First, what is the product? Data warehouses, scorecards, dashboards, and the infrastructure that supports them are tangible. Workforce analytics is a process that leads to fact-based models and knowledge about how to improve the business. These models can provide immense benefits but are conceptual, requiring interpretation and concrete action. While workforce analytics can be packaged a bit, it is still a deliberate process that includes the following:6
- Understanding the problem to be solved, the background that may have led to the problem, and the business context for the solution.
- Identifying the workforce and business factors likely to explain what is happening and the possible solutions.
- Capturing, cleaning, integrating, and relevant data. This process is similar to that described for scorecards and dashboards but needs to be quicker and more flexible. Presentation and distribution are also much simpler because the audience is usually limited to a small group of stakeholders, requiring minimal data security.
- Applying analytical methods to build and validate models that explain what is happening and offer options to improve performance. Stakeholders tend to think of analytics as a monolith. However, there are many approaches to workforce analytics. Analysts must carefully explain how their methods are appropriate to the problem being solved. The approaches vary. 7
- Industrial Psychology and Organizational Development—Building a more efficient and effective organization by reorganizing around new technologies and understanding their impact on jobs, capabilities, and compensation. These methods may include surveys, factor analysis to summarize capabilities, various forms of clustering to group people into employment, and running scenarios to test operations.
- Optimization Algorithms—These solve the inevitable problems of labor force supply and demand by balancing the timing, costs, benefits, and risks associated with retaining people with the needed skills, developing current workers to acquire the skills, hiring those with the required skills, or using temporary, contract, or outsourced labor to fill the gaps.
- Process models—These are associated with understanding how workers move through the organization, detecting barriers to movement, and improving the internal labor market.
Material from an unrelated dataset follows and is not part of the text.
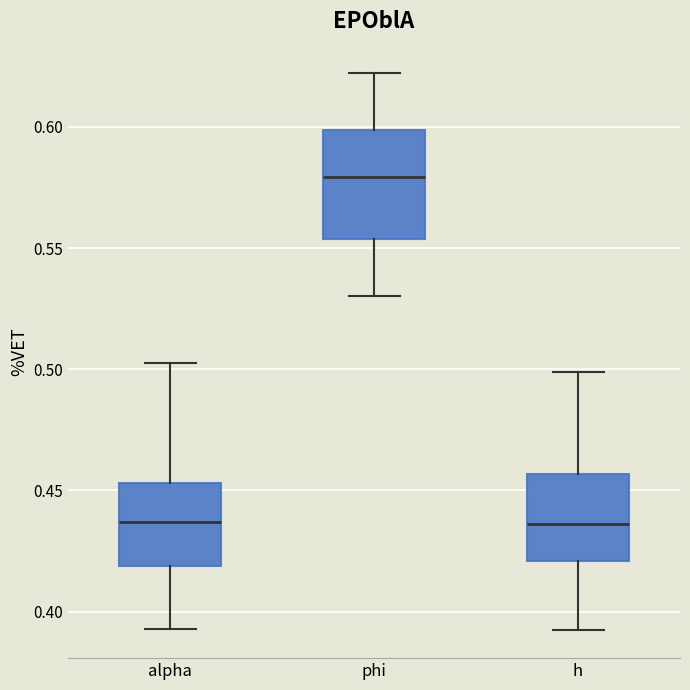

Which box's median line is the highest?

phi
- Various forms of regression and modeling are associated with understanding who makes a good worker or the effects of training and development.
- Network analysis /relational analytics – The modeling of communication patterns to map the behavior of teams and the value of the people in them8
- Various forms of Machine Learning—to better automate routine activities like navigating the complex systems and databases that customer service agents contend with and detect innovation naturally occurring in the organization.
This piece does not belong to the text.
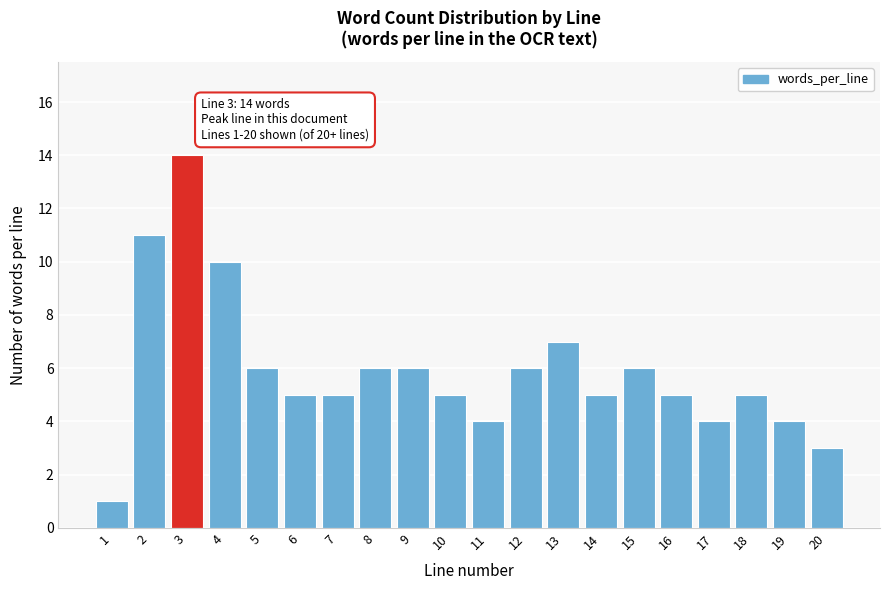

Reading left to right, transcribe all the data shown in this chart.

1=1	2=11	3=14	4=10	5=6	6=5	7=5	8=6	9=6	10=5	11=4	12=6	13=7	14=5	15=6	16=5	17=4	18=5	19=4	20=3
- Interpreting and presenting the results of those models and the options to improve performance contained in those models to stakeholders to get their feedback and buy-in.
- Finally, implementing and evaluating the changes to policies, procedures, technology, and management actions required to achieve enhanced performance, which may include scorecards or dashboards.
Accomplishing all of this requires skilled and experienced analysts who can bridge the gap between the abstract world of statistics and mathematics on the one hand and the pressures on businesses to make money, control risk, and act quickly on the other. It also requires stakeholders who value what can be learned from this effort and eventually own the decisions and actions resulting from using this knowledge. This often necessitates overcoming deeply held beliefs of executives who have successfully relied on their intuition and judgment.
The new world of Artificial Intelligence and Machine Learning will increase the number of ways to model problems and suggest ways to improve the company's and its workers' performance. Hopefully, these algorithms will make machines more intelligent and make the managers and workers who use them wiser and happier.